Bereavement research gets almost half a million in funding

Researchers at the University of Bath have been awarded £451,000 to study families who have lost loved ones through alcohol and drug misuse.

The study will help develop guidelines for supporting people bereaved in this way and will be conducted by Professor Tony Walter and Dr Christine Valentine, from the University’s Centre for Death & Society, in the Department of Social & Policy Sciences.

The grant comes from the Economic and Social Research Council.

Professor Walter, and Dr Valentine will be working with research consultant Lorna Templeton at the University of Bath and Professor Linda Bauld and research associate Jennifer McKell at the University of Stirling, all with expertise in addiction studies.

Professor Walter said: “This study will investigate the experiences and concerns of bereaved families who have lost loved ones through substance misuse and develop guidelines for practitioners working to support this group.

“It will be achieved through in-depth interviews with bereaved family members and consultation with policy-makers and practitioners in South West England and the West of Scotland.”

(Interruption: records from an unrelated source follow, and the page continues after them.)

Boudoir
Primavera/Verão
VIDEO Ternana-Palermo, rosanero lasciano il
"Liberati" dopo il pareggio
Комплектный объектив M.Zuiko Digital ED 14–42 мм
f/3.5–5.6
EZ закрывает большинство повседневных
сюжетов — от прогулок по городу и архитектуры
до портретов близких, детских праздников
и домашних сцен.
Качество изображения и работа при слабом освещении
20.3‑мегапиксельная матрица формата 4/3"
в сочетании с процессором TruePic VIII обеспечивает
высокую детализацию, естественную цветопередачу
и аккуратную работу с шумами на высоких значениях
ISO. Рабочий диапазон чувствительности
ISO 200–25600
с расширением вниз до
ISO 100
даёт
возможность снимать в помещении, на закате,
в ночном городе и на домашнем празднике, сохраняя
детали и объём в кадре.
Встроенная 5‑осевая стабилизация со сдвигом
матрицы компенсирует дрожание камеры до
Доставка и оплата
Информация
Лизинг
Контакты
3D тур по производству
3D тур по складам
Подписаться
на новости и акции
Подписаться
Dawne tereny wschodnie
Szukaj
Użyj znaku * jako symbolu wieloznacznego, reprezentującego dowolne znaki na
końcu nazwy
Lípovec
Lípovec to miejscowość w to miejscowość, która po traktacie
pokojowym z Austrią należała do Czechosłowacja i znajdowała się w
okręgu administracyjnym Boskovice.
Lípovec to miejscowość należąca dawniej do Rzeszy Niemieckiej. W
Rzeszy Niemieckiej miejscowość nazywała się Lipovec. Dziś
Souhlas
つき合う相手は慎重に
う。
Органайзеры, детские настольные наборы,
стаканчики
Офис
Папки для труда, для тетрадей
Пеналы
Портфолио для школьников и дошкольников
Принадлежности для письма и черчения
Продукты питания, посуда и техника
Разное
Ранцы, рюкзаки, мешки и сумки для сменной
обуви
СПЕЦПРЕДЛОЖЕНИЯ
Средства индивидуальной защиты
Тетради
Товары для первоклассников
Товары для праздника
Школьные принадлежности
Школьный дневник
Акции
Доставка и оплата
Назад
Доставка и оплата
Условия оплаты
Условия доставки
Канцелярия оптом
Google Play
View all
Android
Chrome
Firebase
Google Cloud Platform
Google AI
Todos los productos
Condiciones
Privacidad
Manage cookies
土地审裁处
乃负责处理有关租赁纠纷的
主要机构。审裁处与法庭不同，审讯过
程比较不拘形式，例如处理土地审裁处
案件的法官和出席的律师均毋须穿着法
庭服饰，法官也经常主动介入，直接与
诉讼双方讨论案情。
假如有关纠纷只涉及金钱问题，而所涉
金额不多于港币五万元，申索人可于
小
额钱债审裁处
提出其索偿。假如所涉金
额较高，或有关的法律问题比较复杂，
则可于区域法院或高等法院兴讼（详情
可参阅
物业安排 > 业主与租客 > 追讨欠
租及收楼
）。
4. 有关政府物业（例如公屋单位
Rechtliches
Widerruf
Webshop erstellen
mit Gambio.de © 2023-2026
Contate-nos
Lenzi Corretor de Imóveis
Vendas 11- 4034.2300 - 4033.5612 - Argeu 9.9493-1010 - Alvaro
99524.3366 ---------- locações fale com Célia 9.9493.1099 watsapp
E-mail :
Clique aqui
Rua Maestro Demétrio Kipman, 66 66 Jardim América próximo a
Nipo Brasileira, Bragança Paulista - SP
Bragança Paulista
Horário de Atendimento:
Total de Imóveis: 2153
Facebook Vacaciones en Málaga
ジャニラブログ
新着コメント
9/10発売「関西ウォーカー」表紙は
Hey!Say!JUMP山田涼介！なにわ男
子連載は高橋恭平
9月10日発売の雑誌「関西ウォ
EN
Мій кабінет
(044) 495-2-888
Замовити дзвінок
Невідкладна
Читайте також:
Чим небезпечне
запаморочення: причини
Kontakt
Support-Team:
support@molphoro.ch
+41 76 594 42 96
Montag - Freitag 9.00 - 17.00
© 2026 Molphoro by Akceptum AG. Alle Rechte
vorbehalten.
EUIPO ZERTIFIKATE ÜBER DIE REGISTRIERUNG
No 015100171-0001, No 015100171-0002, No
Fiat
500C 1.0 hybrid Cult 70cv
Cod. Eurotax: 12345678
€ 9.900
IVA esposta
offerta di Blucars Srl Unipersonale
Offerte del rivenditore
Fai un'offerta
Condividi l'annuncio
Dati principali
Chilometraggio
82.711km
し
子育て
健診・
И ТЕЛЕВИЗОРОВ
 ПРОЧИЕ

Dr Valentine said: “At a time when substance misuse related deaths are increasing and support for bereaved families lacking, the study will address a significant gap in understanding and addressing the needs of this group.”

Professor Walter is Director of the Centre for Death & Society, and Professor of Death Studies (half-time) at the University of Bath. Prior to this, he was a freelance writer before becoming a Lecturer, then Reader in Sociology at the University of Reading.

Dr Valentine holds a PhD in sociology from the University of Bath, which focused on the social and cultural shaping of grief and bereavement. The findings from her PhD research form the basis of her book published in 2008 by Routledge as Bereavement Narratives: Continuing Bonds in the 21st Century.

The research will be based in the Centre for Death & Society, in collaboration with the Universities of Stirling and Glasgow, the research will begin in September 2012 and run for three years.